Writing in the April issue of the American Journal of Preventive Medicine, a team from the University of Michigan and VA Ann Arbor Healthcare System describe their findings from data on 86,186 adults who took part in the National Survey on Drug Use and Health.

In all, adults under 50 with hearing loss were more likely than others in their age group to have a substance use disorder of any kind, while those over 50 with hearing loss did not differ from their peers in rates of substance issues.

Even after the researchers adjusted for differences in social, economic and mental health between the hearing and hard-of-hearing populations, the differences remained. Adults under age 35 with a hearing loss were two and a half times more likely to have a prescription opioid use disorder.

Those between age 35 and 49 who had hearing loss were nearly twice as likely as their hearing peers to have disorders related to both prescription opioids and alcohol.

Michael McKee, M.D., M.P.H., led the research effort after noticing that that a disproportionate share of his younger patients with hearing loss were struggling with substance use disorders.

McKee runs the Deaf Health Clinic that provides primary care and mental health care to d/Deaf and hard-of-hearing patients of Michigan Medicine, U-M’s academic medical center.
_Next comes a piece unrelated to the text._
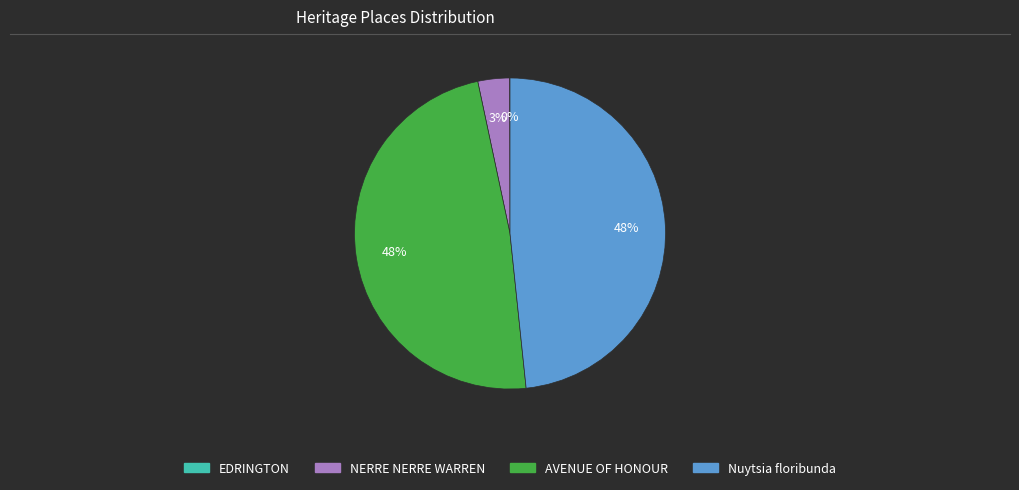

To the nearest percent, what is the average slice percentage?

25%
“Hearing loss is connected with a variety of health problems, including mental and physical health, that may place these individuals at risk for pain disorders,” says McKee. “Also, the marginalizing effects of hearing loss, such as social isolation, may be creating higher rates of substance use disorders too.”

For those whose health care providers know of their hearing loss, McKee suspects that the higher rate of prescription opioid use disorder may stem from a higher rate of being placed on controlled substances to quickly address pain issues, perhaps because of communication barriers.

“It may be easier to write a prescription rather than engage in complex patient-provider communication between a hearing provider and non-hearing patient,” he says.

But the research suggests that part of the issue may be lack of awareness by health care providers of their younger patients’ degree of hearing loss.

In all, five percent of adults of all ages taking part in the survey said they had serious hearing loss or were deaf. The proportion ranged from 1.5 percent of those under age 35, to 2.2 percent of those between 35 and 49, to 9.4 percent of those over 50.

McKee, a U-M Department of Family Medicine physician who uses a cochlear implant to offset his own hearing loss, says health care providers may be more attuned to potential communication and prescription concerns with older patients. This would mean they would be more likely to avoid many of the prescription use disorders seen in the other two age categories.

“We need to first inquire and ensure effective and accessible communication with our patients. We need to be willing to engage in a dialogue to explore the root of their pain/mental health issues rather than just dispensing a prescription that may lead to dependency or addiction,” he says.

This means providers should use “universal communication precautions” — approaching each patient without assumptions about their communication abilities, assessing for hearing loss and other communication-related issues, and determining how to accommodate each patient.

McKee also notes that lack of access to addiction-related care for deaf and hard-of-hearing patients may play a role.